I saw what people like Peep Laja were doing and thought, “Conversion Optimization! That seems a lot cooler than this lame, hyped-up sales copy stuff.”

So I dipped my toe into the CRO world… but pretty soon, realized it’s too tech-heavy for my tastes (I’m allergic to code).

Around that time’s when I had my come-to-Jesus moment and decided to go all-in on my “one thing” (which is email marketing.)

When I did, I finally started to gain traction.

Prospecting became easier, because I knew who I wanted to target…

Client calls became easier, because I had 100% clarity around my service offerings…

Closing deals became easier, because I knew the effect my work could have on their bottom line.

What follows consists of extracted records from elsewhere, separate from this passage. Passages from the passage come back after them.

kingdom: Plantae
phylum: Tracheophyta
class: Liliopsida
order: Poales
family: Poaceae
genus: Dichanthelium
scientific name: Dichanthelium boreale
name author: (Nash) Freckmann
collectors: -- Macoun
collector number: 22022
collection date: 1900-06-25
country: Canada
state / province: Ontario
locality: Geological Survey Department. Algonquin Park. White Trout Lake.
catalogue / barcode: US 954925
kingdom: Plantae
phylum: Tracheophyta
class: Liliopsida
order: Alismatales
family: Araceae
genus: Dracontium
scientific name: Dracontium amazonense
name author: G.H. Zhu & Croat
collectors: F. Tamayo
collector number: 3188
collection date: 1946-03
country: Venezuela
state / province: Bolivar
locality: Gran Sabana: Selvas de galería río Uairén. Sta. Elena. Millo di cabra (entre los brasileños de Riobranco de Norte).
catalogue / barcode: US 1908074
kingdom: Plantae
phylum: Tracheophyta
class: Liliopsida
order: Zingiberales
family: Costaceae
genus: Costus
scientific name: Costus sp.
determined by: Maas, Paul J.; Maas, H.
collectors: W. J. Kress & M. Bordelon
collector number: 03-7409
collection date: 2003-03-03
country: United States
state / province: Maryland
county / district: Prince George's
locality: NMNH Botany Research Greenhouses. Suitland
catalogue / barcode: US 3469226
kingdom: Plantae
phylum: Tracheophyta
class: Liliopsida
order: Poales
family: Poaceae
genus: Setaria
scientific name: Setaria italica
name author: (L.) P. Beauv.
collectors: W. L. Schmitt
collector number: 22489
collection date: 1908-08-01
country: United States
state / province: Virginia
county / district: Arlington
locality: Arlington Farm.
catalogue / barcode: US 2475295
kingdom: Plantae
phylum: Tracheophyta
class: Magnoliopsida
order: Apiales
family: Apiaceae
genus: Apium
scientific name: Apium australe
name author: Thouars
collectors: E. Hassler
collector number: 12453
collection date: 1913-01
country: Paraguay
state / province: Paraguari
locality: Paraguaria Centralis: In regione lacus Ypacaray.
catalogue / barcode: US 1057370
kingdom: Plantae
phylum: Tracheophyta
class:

Now, there’s nothing magical about email… the only “secret sauce” was in the decision to go all-in on one thing.

So if you’re agonizing over picking a niche, my advice is… just pick one.

There’s a bunch of different ways to do it:

*By specialty: (Conversion copy, old-school direct response, UX copy, web copy)
*By deliverable (Landing pages, sales pages, emails, white papers, chat bots)
*By vertical (Service businesses, coaches/consultants, ecommerce, SaaS, tech)

And on and on, with various combinations of the above.

Once you’ve picked your “thing,” my hard-won advice is to go all in on it.

Do it. Study it. Talk about it.

Avoid the herd mentality — stay focused, put in the work, and the results will happen.